I understand with the salt applied they are not the same, but if you see in the code, I am removing the salt before comparing the two hashedPasswords for equality.
What could possibly be causing password1 and password2 from being hashed differently?
如果你对这篇内容有疑问,欢迎到本站社区发帖提问 参与讨论,获取更多帮助,或者扫码二维码加入 Web 技术交流群。
绑定邮箱获取回复消息
由于您还没有绑定你的真实邮箱,如果其他用户或者作者回复了您的评论,将不能在第一时间通知您!
发布评论
评论(3)
您的代码在散列之前已向密码添加了盐(随机值)。这是一件好事。
这意味着如果用户 A 和用户 B 使用相同的密码,则密码哈希值仍然不同。
您的VerifyPassword方法没有使用原始盐来哈希密码以进行比较 - 而是调用
CreateHash,后者调用CreateSalt并创建新的盐。你可以尝试这样的事情:
Your code has added salt (a random value) to the password before hashing. This is a good thing.
It means that if user A and user B use the same password, the password hashes will nevertheless be different.
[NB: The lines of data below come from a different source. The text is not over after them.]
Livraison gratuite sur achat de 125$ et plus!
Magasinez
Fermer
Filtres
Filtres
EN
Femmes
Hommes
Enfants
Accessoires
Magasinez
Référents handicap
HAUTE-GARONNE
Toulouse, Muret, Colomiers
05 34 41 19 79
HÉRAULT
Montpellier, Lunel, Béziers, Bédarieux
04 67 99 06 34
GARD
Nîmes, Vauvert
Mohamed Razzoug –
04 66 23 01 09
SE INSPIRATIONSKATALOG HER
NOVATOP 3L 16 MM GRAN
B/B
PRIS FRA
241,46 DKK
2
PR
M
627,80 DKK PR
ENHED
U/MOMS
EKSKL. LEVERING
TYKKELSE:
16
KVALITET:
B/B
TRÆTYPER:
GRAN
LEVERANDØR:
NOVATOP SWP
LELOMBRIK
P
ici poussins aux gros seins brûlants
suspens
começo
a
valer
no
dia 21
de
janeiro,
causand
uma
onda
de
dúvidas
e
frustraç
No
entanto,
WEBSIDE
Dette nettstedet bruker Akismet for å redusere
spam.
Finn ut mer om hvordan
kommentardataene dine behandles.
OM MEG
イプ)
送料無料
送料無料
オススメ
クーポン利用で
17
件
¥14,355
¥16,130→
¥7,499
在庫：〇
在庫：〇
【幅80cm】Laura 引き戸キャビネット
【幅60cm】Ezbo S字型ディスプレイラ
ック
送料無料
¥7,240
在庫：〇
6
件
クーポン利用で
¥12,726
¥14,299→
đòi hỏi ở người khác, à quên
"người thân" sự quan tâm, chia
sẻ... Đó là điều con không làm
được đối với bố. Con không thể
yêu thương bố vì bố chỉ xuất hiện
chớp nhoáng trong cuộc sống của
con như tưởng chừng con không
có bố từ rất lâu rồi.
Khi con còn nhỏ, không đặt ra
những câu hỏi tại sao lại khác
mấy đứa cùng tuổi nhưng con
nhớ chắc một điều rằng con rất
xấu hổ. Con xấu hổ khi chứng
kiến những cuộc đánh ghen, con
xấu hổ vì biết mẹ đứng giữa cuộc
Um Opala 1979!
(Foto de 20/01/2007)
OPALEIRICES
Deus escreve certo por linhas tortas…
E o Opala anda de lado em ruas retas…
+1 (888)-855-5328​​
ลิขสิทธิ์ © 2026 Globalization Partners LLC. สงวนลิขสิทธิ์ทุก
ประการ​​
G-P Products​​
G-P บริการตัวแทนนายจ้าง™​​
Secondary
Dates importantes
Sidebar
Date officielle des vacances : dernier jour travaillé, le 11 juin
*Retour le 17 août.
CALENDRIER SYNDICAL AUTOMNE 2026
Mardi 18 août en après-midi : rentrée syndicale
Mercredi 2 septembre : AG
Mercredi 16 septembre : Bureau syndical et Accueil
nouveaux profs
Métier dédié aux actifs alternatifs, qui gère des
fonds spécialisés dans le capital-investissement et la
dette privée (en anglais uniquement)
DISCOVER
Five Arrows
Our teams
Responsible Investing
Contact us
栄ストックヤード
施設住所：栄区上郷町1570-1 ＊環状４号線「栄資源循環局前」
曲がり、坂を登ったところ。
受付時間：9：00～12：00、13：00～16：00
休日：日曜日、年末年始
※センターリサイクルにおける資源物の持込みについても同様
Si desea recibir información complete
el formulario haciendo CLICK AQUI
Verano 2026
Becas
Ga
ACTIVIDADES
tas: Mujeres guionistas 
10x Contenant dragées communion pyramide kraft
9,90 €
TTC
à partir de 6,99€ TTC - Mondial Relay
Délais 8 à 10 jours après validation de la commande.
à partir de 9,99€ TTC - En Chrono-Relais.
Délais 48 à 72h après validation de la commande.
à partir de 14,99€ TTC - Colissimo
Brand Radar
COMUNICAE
Your VerifyPassword method is not using the original salt to hash the password for comparing - instead it calls
CreateHash, which callsCreateSaltand creates new salt.You might try something like:
尽管VerifyPassword看起来像是剥离了未散列字符串的盐部分,但您所说的应该返回 true 的代码实际上并没有调用VerifyPassword。
您的代码只是生成两个加盐哈希值,然后使用 String.Equals 来比较它们。
当您使用VerifyPassword而不是String.Equals时会发生什么?
Even though VerifyPassword looks like it's stripping off the salt portion of the unhashed string, but the code you say should return true doesn't actually call VerifyPassword.
Your code simply generates two salted hashes and then uses String.Equals to compare them.
What happens when you use VerifyPassword instead of String.Equals?
这段代码也根本不起作用。为什么它被标记为正确答案?
Salt 的默认长度设置为 5
创建 Salt,当它采用 5 字节数组到字符串时,它会变成 8 个字符而不是 5
验证密码,然后盐只需要 5 个字符而不是 8,因此验证将始终失败,因为它使用的是 5盐的字符,而不是用于创建散列密码的 8。
下面是使上述代码正常工作的更新代码。
我就是这么称呼它的。
只要密码匹配就返回 true,否则返回 false。
这给了你我认为的意图,它不仅包括散列内部的盐,而且还将它添加到散列的外部,这样它就可以作为 1 列值存储在数据库中,然后用于重新创建散列用户使用存储的盐值输入密码并获得匹配。
This code doesn't work at all either. Why is it marked as being the correct answer?
The default length of Salt is set to 5
Create Salt when it takes a 5 byte array to a string it becomes 8 characters not 5
Verify Password then takes only 5 characters off for the salt not 8 so the verify will always fail as it's using 5 characters for the salt and not the 8 that was used to create the hashed password.
Below is updated code to make the above code work.
This is how I called it.
As long as the passwords match it returns true otherwise it will return false.
This gives you what I think was intended which was not only to include the salt inside of the hash but also add it to the outside of the hash so it all could be stored as 1 column value in a database and then used to recreate the hash on the user entered password using the stored salt value and get a match.